● Исходный текст
━━━━━━━━━━━━━━━━

Хотя в Лондоне Джон и Ада жили раздельно, но зарубежные турне они всегда совершали совместно. В 1901 г. они посетили Неаполь, Рим, Париж и несколько позже Цюрих; на следующий год – Париж, Севилью и Мадрид, а в 1903 г. путешествовали по Германии; 1904 г. – по Италии, посетив городок Домодоссолу в предгорьях Альп, где любовались Святой горой Кальварио, останавливались в Турине и некоторых других местах северо-западной Италии. Такие поездки были для Джона переменой обстановки и отдыхом, но и в них он продолжал писать. В то же время зарубежные впечатления в очень малой степени использовались в его произведениях, он писал об англичанах в Англии.
Расширялся круг знакомств Голсуорси в литературном мире Великобритании. Летом 1900 года Конрад познакомил его с известным критиком Эдвардом Гарнетом. Он привел Голсуорси с собой на ланч в загородный коттедж Гарнетов «Кирн». Надо сказать, что заочно они уже были знакомы. Не кто иной, как Эдвард Гарнет, еще в 1898 г. в отрицательном внутреннем отзыве на роман Голсуорси «Джослин», что, собственно, и привело Фишера Анвина к решению не издавать это произведение, писал: «Автор никогда не станет писателем, но всегда будет смотреть на жизнь, как из окон клуба». Голсуорси также вел переписку с супругой Гарнета Констанцией, будучи в восхищении от сделанных ею переводов Тургенева. Влияние последнего на творчество Голсуорси было видно уже в его романе «Вилла Рубейн». Констанция переводила и других выдающихся русских писателей – Достоевского, Толстого, Чехова. Именно в ее переводах Голсуорси прочитал их произведения, что, несомненно, способствовало совершенствованию его литературного метода.

━━━━━━━━━━━━━━━━

● Материалы
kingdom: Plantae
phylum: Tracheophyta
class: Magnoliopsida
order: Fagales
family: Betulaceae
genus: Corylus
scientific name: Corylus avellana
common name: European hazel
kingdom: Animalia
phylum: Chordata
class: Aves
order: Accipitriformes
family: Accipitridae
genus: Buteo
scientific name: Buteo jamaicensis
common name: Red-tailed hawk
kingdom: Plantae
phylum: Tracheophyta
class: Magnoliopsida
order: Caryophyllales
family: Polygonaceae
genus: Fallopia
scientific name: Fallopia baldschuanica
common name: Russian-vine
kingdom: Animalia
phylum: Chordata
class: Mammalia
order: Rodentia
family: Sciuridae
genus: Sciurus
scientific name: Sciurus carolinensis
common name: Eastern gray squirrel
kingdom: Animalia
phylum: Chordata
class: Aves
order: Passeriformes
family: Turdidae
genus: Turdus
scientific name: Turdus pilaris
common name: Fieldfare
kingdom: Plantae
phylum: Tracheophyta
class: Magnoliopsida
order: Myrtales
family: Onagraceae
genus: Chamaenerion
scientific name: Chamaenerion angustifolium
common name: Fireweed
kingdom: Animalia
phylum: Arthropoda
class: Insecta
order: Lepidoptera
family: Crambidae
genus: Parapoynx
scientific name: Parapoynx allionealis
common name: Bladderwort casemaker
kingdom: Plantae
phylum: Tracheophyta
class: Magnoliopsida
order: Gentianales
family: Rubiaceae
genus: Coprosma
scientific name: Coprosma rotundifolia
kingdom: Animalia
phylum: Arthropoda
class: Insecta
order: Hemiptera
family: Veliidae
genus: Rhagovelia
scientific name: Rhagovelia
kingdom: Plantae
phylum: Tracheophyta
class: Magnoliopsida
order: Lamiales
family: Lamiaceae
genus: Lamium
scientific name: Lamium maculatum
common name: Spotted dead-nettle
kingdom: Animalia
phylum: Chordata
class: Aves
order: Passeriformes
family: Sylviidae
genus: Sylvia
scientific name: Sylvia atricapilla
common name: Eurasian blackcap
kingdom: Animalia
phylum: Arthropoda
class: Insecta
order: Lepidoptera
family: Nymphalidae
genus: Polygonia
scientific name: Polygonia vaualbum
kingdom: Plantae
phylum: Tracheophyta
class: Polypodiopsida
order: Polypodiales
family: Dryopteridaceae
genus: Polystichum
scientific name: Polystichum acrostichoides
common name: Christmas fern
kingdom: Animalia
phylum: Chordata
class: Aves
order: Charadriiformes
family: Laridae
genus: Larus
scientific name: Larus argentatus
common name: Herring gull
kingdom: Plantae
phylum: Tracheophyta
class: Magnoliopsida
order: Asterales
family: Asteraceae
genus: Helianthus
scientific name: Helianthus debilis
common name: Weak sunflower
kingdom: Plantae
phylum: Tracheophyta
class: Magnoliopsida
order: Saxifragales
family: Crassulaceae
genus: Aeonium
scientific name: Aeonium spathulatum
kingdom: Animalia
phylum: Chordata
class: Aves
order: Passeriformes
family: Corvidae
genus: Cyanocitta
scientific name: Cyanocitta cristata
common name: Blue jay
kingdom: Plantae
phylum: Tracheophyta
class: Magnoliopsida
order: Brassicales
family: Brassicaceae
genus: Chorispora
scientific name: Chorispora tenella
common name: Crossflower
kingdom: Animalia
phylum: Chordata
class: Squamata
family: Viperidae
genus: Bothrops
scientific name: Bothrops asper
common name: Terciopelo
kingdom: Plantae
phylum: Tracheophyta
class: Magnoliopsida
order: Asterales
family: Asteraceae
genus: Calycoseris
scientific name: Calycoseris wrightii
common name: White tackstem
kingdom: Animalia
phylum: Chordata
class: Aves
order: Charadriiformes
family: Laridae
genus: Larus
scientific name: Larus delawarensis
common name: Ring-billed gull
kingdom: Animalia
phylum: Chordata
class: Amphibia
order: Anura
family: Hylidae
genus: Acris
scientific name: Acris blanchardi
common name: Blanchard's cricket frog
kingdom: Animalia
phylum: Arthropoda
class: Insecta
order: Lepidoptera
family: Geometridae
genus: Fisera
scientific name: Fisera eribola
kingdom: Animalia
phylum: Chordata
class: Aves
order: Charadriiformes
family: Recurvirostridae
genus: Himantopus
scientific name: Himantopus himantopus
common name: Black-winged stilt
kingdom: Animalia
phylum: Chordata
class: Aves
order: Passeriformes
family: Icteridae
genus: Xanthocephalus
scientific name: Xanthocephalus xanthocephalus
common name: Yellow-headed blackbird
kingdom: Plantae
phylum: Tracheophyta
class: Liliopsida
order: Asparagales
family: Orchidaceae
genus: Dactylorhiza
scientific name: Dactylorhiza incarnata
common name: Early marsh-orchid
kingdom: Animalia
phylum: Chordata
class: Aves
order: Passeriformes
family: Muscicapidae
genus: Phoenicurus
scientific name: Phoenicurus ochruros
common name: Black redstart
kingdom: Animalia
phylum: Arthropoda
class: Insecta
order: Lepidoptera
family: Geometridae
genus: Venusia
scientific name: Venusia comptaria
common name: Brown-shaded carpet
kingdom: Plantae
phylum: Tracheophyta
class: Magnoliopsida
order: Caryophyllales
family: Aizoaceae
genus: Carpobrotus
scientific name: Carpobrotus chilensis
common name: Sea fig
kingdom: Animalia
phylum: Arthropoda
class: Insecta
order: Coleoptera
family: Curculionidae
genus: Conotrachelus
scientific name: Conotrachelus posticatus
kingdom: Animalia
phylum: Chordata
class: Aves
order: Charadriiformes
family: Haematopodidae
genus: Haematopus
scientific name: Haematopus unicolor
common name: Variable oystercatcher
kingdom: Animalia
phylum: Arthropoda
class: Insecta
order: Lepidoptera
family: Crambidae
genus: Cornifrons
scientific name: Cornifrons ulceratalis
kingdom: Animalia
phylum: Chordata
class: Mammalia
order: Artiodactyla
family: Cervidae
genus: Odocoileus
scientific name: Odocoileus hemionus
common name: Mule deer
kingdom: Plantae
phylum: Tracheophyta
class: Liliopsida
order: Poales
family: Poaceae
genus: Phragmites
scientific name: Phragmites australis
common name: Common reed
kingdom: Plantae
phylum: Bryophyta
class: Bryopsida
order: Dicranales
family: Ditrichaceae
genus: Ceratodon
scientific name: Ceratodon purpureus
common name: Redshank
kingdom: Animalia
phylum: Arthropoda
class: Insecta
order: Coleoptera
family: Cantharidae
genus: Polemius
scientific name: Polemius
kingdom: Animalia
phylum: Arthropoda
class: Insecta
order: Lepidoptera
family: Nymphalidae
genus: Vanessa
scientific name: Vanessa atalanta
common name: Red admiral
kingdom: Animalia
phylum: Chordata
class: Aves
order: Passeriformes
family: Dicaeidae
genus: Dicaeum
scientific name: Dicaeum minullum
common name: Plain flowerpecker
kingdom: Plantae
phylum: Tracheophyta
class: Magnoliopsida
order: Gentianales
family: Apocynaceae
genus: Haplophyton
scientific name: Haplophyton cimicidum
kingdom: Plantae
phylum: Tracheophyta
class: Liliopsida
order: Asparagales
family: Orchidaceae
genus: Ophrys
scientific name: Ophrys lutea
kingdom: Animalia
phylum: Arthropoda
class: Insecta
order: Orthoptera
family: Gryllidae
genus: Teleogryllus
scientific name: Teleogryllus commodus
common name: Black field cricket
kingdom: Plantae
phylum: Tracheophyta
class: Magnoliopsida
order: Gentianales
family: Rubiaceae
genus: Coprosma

━━━━━━━━━━━━━━━━

● Короткое задание
Процитируйте целиком текст о Голсуорси, не меняя в нем ни слова.

● Ответ к заданию
Хотя в Лондоне Джон и Ада жили раздельно, но зарубежные турне они всегда совершали совместно. В 1901 г. они посетили Неаполь, Рим, Париж и несколько позже Цюрих; на следующий год – Париж, Севилью и Мадрид, а в 1903 г. путешествовали по Германии; 1904 г. – по Италии, посетив городок Домодоссолу в предгорьях Альп, где любовались Святой горой Кальварио, останавливались в Турине и некоторых других местах северо-западной Италии. Такие поездки были для Джона переменой обстановки и отдыхом, но и в них он продолжал писать. В то же время зарубежные впечатления в очень малой степени использовались в его произведениях, он писал об англичанах в Англии.
Расширялся круг знакомств Голсуорси в литературном мире Великобритании. Летом 1900 года Конрад познакомил его с известным критиком Эдвардом Гарнетом. Он привел Голсуорси с собой на ланч в загородный коттедж Гарнетов «Кирн». Надо сказать, что заочно они уже были знакомы. Не кто иной, как Эдвард Гарнет, еще в 1898 г. в отрицательном внутреннем отзыве на роман Голсуорси «Джослин», что, собственно, и привело Фишера Анвина к решению не издавать это произведение, писал: «Автор никогда не станет писателем, но всегда будет смотреть на жизнь, как из окон клуба». Голсуорси также вел переписку с супругой Гарнета Констанцией, будучи в восхищении от сделанных ею переводов Тургенева. Влияние последнего на творчество Голсуорси было видно уже в его романе «Вилла Рубейн». Констанция переводила и других выдающихся русских писателей – Достоевского, Толстого, Чехова. Именно в ее переводах Голсуорси прочитал их произведения, что, несомненно, способствовало совершенствованию его литературного метода.